Ирочка, приезжай! Наши уже всё приготовили, горенку обоями оклеили. Обои голубые, белыми цветочками. Я никому не говорю, что ты не хочешь ехать. Всё надеюсь.

Новости у нас такие: я уже с одним костылём управляюсь. Студенты приехали, столбы поставили, теперь в школе проводку делают и в Дома уже начали проводить.

Феликс больше не хочет быть почтальоном, его на лето хотят колхозным конюхом определить. Он с конями умеет, и на трудодни больше. У них в семье трое маленьких, а ему уже пятнадцатый пошёл в апреле месяце. Он теперь с утра до вечера занят будет. Я говорю: «Как же ты теперь вечера самодеятельности будешь устраивать?» — «А Ирина, говорит, Алдан на что? Ей все эти дела сдам». Вот, без тебя распорядился. Ох, Ирочка, ты рассердишься, он ведь всё узнал. А моей вины в этом почти и нет. Я тебе скажу, как у нас получилось.

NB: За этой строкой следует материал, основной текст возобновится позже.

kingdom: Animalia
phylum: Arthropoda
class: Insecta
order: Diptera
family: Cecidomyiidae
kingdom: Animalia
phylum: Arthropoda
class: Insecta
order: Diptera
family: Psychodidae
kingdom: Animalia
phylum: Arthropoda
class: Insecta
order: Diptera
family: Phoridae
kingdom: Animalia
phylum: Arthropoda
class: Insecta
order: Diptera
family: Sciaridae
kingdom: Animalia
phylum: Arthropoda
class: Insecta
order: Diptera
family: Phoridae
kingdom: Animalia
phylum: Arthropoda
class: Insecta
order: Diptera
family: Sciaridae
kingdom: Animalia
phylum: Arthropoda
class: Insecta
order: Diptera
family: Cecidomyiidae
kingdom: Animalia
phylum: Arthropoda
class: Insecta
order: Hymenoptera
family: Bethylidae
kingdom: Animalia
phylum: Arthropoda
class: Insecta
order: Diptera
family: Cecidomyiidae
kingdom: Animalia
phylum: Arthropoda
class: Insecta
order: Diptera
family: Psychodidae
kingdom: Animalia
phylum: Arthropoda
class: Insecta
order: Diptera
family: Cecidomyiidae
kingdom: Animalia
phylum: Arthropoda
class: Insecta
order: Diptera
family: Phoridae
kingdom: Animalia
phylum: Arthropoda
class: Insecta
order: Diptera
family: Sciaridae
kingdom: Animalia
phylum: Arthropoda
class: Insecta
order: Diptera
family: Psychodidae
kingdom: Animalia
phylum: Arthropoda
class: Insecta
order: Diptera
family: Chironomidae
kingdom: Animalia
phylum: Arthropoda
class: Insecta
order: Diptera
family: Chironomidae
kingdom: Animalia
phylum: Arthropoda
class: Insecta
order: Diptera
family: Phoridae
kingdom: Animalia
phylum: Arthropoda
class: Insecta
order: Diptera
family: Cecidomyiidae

Я ведь очень недогадливая, мне бы никак не догадаться, что буквы с целью подчёркнуты. А Феликс тогда ко мне не ходил. Я «Аэлиту» прочитала и с Юркой послала Феликсу. Это позавчера. А сегодня утром сижу на бережку, думаю про свою жизнь, какая она у меня переменчивая. Была у меня подруга Ирочка, был друг Феликс, а теперь никого. И так я себя растравила, до слёз. И вдруг вижу — Феликс бежит и книгой размахивает. «Ты, кричит, читала?» — Читала, говорю. — «Да буквы, кричит, буквы!» Ничего не понимаю, какие буквы?! Он мне книгу под нос суёт. «В этой книге, говорит, ключ тайны. Это, говорит, не Лена была, а она сама. Я только немного прочитал — и к тебе. А тебя дома нет, насилу разыскал». Тут он мне всё разъяснил, и стали мы читать. А как дошли до места, где ты не велишь никому, а особенно Феликсу, говорить, я испугалась и хотела бросить читать, да уж тут и конец был. Что же теперь делать?

Да ну их, всякие тайны! Лучше приезжай скорее.

Твоя любящая ЛЮСЯ.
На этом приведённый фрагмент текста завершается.